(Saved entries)
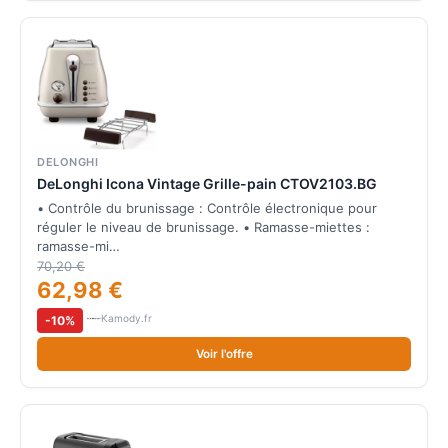
DELONGHI
DeLonghi Icona Vintage Grille-pain CTOV2103.BG
• Contrôle du brunissage : Contrôle électronique pour
réguler le niveau de brunissage. • Ramasse-miettes :
ramasse-mi…
70,20 €
62,98 €
Kamody.fr
-10%
Voir l'offre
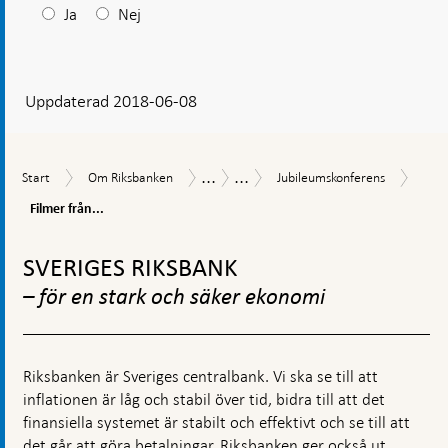
Efter
Ja
Nej
ditt
svar
Uppdaterad 2018-06-08
visas
en
kommentarsruta
...
...
Filme
Start
Om
Jubileumskonferens
Historia
Riksbankens
Start
Om Riksbanken
Jubileumskonferens
från
Riksbanken
350-
jubi
Filmer från...
årsjubileum
Gå
till
SVERIGES RIKSBANK
toppnavigation
– för en stark och säker ekonomi
Riksbanken är Sveriges centralbank. Vi ska se till att
inflationen är låg och stabil över tid, bidra till att det
finansiella systemet är stabilt och effektivt och se till att
det går att göra betalningar. Riksbanken ger också ut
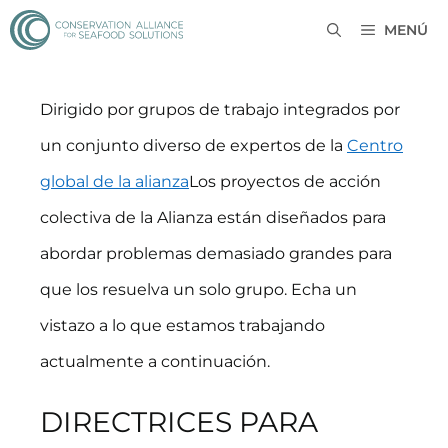
MENÚ
Dirigido por grupos de trabajo integrados por
un conjunto diverso de expertos de la
Centro
global de la alianza
Los proyectos de acción
colectiva de la Alianza están diseñados para
abordar problemas demasiado grandes para
que los resuelva un solo grupo. Echa un
vistazo a lo que estamos trabajando
actualmente a continuación.
DIRECTRICES PARA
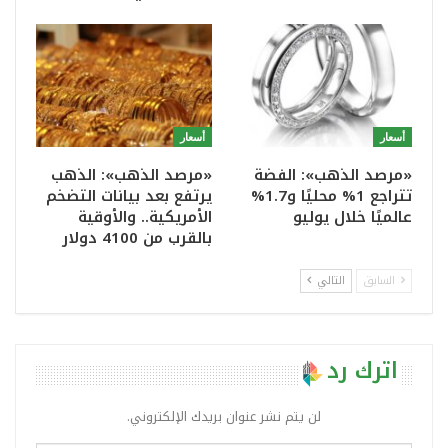
أسعار
أسعار
«مرصد الذهب»: الفضة
«مرصد الذهب»: الذهب
تتراجع 1% محليًا و1.7%
يرتفع بعد بيانات التضخم
عالميًا خلال يوليو
الأمريكية.. والأوقية
بالقرب من 4100 دولار
السابق
التالي
اترك رد
لن يتم نشر عنوان بريدك الإلكتروني.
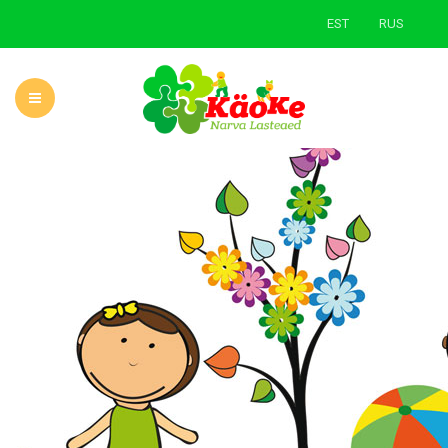
EST
RUS
AVALEHT
LASTEAIAST
UUDISED
ÕPPE- JA KASVATUSTÖÖ
LAPSEVANEMALE
ROHELINE KOOL
KONTAKT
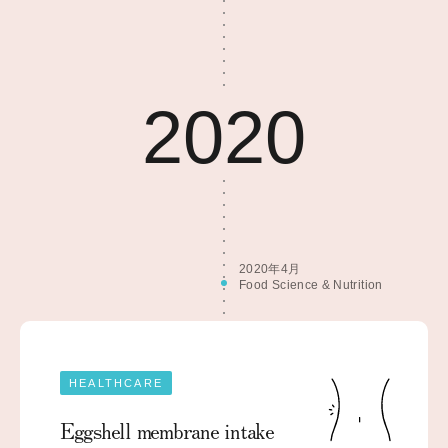
2020
2020年4月
Food Science & Nutrition
HEALTHCARE
Eggshell membrane intake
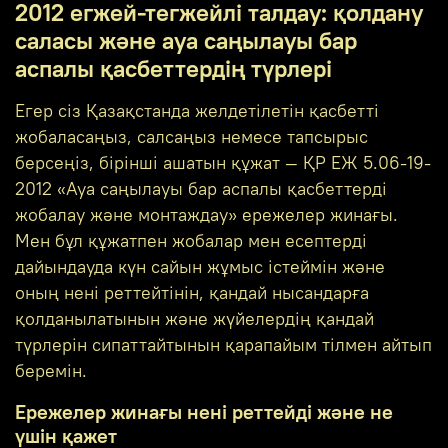
2012 егжей-тегжейлі талдау: қолдану
саласы және ауа саңылауы бар
аспалы қасбеттердің түрлері
Егер сіз Қазақстанда желдетілетін қасбетті
жобаласаңыз, салсаңыз немесе тапсырыс
берсеңіз, бірінші ашатын құжат — ҚР ЕЖ 5.06-19-
2012 «Ауа саңылауы бар аспалы қасбеттерді
жобалау және монтаждау» ережелер жинағы.
Мен бұл құжатпен жобалар мен есептерді
дайындауда күн сайын жұмыс істеймін және
оның нені реттейтінін, қандай нысандарға
қолданылатынын және жүйелердің қандай
түрлерін сипаттайтынын қарапайым тілмен айтып
беремін.
Ережелер жинағы нені реттейді және не
үшін қажет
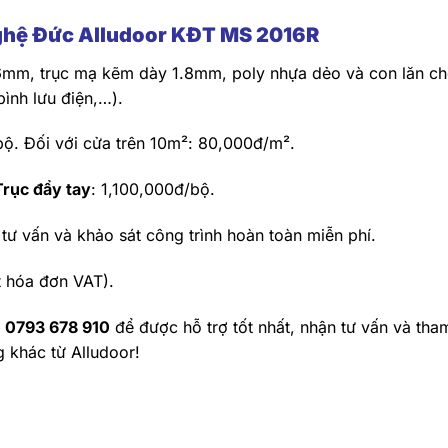
nghệ Đức Alludoor KĐT MS 2016R
76mm, trục mạ kẽm dày 1.8mm, poly nhựa dẻo và con lăn c
ình lưu điện,…).
ộ. Đối với cửa trên 10m²: 80,000đ/m².
Trục đẩy tay
: 1,100,000đ/bộ.
tư vấn và khảo sát công trình hoàn toàn miễn phí.
 hóa đơn VAT).
ố
0793 678 910
để được hỗ trợ tốt nhất, nhận tư vấn và tha
 khác từ Alludoor!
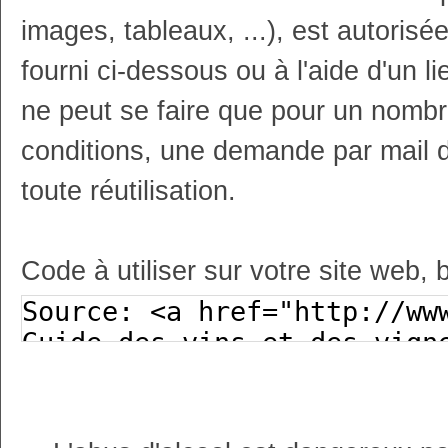
images, tableaux, ...), est autoris
fourni ci-dessous ou à l'aide d'un li
ne peut se faire que pour un nombr
conditions, une demande par mail 
toute réutilisation.
Code à utiliser sur votre site web, 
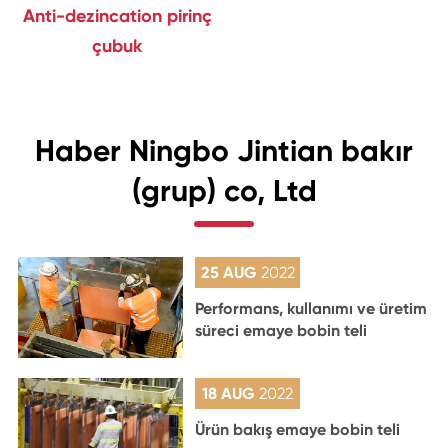
Anti-dezincation pirinç
çubuk
Haber Ningbo Jintian bakır
(grup) co, Ltd
25 AUG
2022
Performans, kullanımı ve üretim
süreci emaye bobin teli
18 AUG
2022
Ürün bakış emaye bobin teli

§ Instruction: All of the data is to be reproduced exactly, with the pictures left out.

§ Reply to the task:
DELONGHI
DeLonghi Icona Vintage Grille-pain CTOV2103.BG
• Contrôle du brunissage : Contrôle électronique pour
réguler le niveau de brunissage. • Ramasse-miettes :
ramasse-mi…
70,20 €
62,98 €
Kamody.fr
-10%
Voir l'offre
Efter
Ja
Nej
ditt
svar
Uppdaterad 2018-06-08
visas
en
kommentarsruta
...
...
Filme
Start
Om
Jubileumskonferens
Historia
Riksbankens
Start
Om Riksbanken
Jubileumskonferens
från
Riksbanken
350-
jubi
Filmer från...
årsjubileum
Gå
till
SVERIGES RIKSBANK
toppnavigation
– för en stark och säker ekonomi
Riksbanken är Sveriges centralbank. Vi ska se till att
inflationen är låg och stabil över tid, bidra till att det
finansiella systemet är stabilt och effektivt och se till att
det går att göra betalningar. Riksbanken ger också ut
MENÚ
Dirigido por grupos de trabajo integrados por
un conjunto diverso de expertos de la
Centro
global de la alianza
Los proyectos de acción
colectiva de la Alianza están diseñados para
abordar problemas demasiado grandes para
que los resuelva un solo grupo. Echa un
vistazo a lo que estamos trabajando
actualmente a continuación.
DIRECTRICES PARA
أسعار
أسعار
«مرصد الذهب»: الفضة
«مرصد الذهب»: الذهب
تتراجع 1% محليًا و1.7%
يرتفع بعد بيانات التضخم
عالميًا خلال يوليو
الأمريكية.. والأوقية
بالقرب من 4100 دولار
السابق
التالي
اترك رد
لن يتم نشر عنوان بريدك الإلكتروني.
EST
RUS
AVALEHT
LASTEAIAST
UUDISED
ÕPPE- JA KASVATUSTÖÖ
LAPSEVANEMALE
ROHELINE KOOL
KONTAKT
2020
2020年4月
Food Science & Nutrition
HEALTHCARE
Eggshell membrane intake
2012 егжей-тегжейлі талдау: қолдану
саласы және ауа саңылауы бар
аспалы қасбеттердің түрлері
Егер сіз Қазақстанда желдетілетін қасбетті
жобаласаңыз, салсаңыз немесе тапсырыс
берсеңіз, бірінші ашатын құжат — ҚР ЕЖ 5.06-19-
2012 «Ауа саңылауы бар аспалы қасбеттерді
жобалау және монтаждау» ережелер жинағы.
Мен бұл құжатпен жобалар мен есептерді
дайындауда күн сайын жұмыс істеймін және
оның нені реттейтінін, қандай нысандарға
қолданылатынын және жүйелердің қандай
түрлерін сипаттайтынын қарапайым тілмен айтып
беремін.
Ережелер жинағы нені реттейді және не
үшін қажет
nghệ Đức Alludoor KĐT MS 2016R
76mm, trục mạ kẽm dày 1.8mm, poly nhựa dẻo và con lăn c
ình lưu điện,…).
ộ. Đối với cửa trên 10m²: 80,000đ/m².
Trục đẩy tay
: 1,100,000đ/bộ.
tư vấn và khảo sát công trình hoàn toàn miễn phí.
 hóa đơn VAT).
ố
0793 678 910
để được hỗ trợ tốt nhất, nhận tư vấn và tha
 khác từ Alludoor!
images, tableaux, ...), est autoris
fourni ci-dessous ou à l'aide d'un li
ne peut se faire que pour un nombr
conditions, une demande par mail 
toute réutilisation.
Code à utiliser sur votre site web, 
Anti-dezincation pirinç
çubuk
Haber Ningbo Jintian bakır
(grup) co, Ltd
25 AUG
2022
Performans, kullanımı ve üretim
süreci emaye bobin teli
18 AUG
2022
Ürün bakış emaye bobin teli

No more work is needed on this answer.